Hardware: DGX Spark (GB10, 128GB unified memory)

Kernel: 6.14.0-1015-nvidia

Broken: Driver 590.48.01, CUDA 13.1

Working: Driver 580.126.09, CUDA 13.0

Description:

After a CUDA application exits (clean shutdown, all CUDA contexts destroyed, no zombie processes), approximately 80GB of system memory remains consumed. The memory does not appear in any standard Linux accounting category (not in AnonPages, Cached, Slab, or PageTables in /proc/meminfo), but MemAvailable drops correspondingly.

Could it be that this driver is incompatible with my kernel version?

The memory can be reclaimed by either:

  • sudo sh -c 'echo 3 > /proc/sys/vm/drop_caches'

  • Unloading the NVIDIA kernel module (rmmod nvidia)

  • Rebooting the machine

Reverting to driver 580.126.09 resolves the issue, and memory is released immediately on process exit.

Reproduction steps:

  1. Install driver 590.48.01 on DGX Spark

  2. Run any CUDA application that allocates significant GPU memory (e.g., LLM inference with ~80GB KV cache)

  3. Exit the application cleanly (Ctrl+C, all destructors run)

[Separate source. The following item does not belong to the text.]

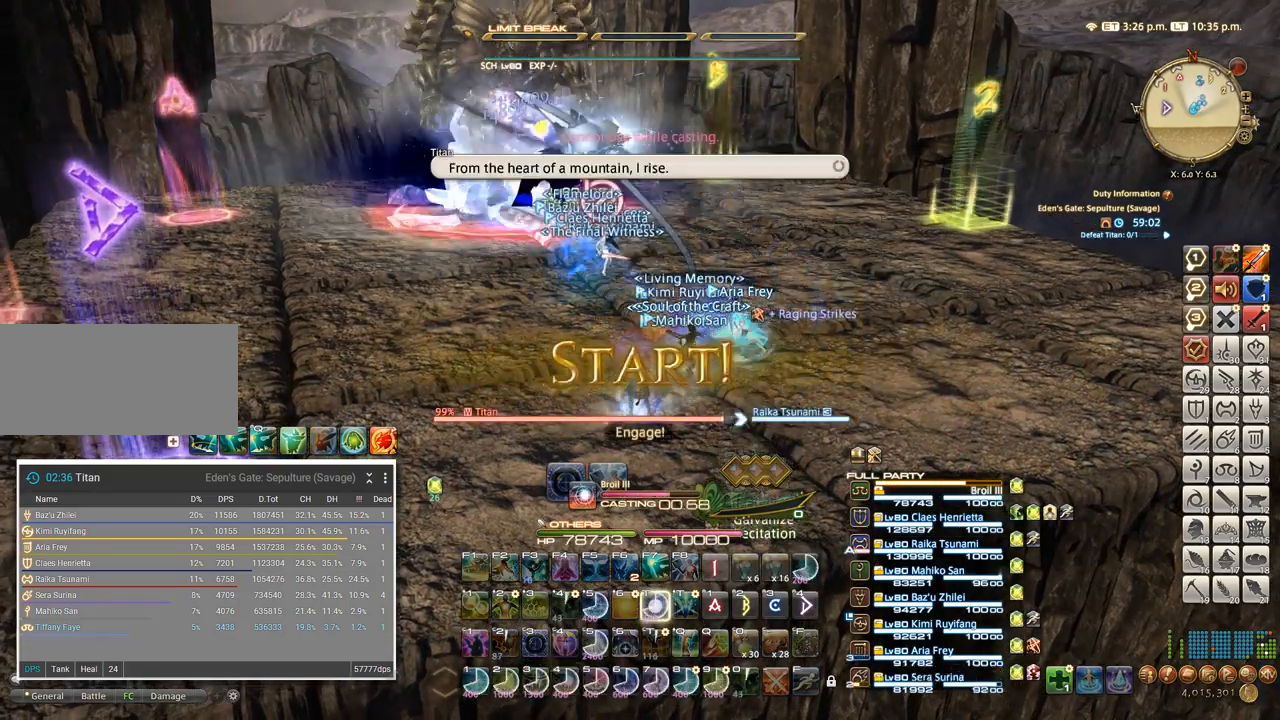
{"keys": ["t", "w"], "events": [[284, "w", "down"], [350, "t", "down"], [450, "t", "up"], [500, "t", "down"]]}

  4. Observe cat /proc/meminfo | grep MemAvailable — memory remains consumed

  5. Confirm no processes are using GPU: nvidia-smi shows no processes

  6. sudo sh -c 'echo 3 > /proc/sys/vm/drop_caches' reclaims the memory

Comparison test: Same binary, same model, same workflow on driver 580.126.09, memory releases cleanly on process exit without any workaround.

Hello,

Thank you for this bug report and reproduction steps. Currently, we do not support new drivers past version 580.126.09. We will communicate this with engineering to ensure this is not an issue once we get there.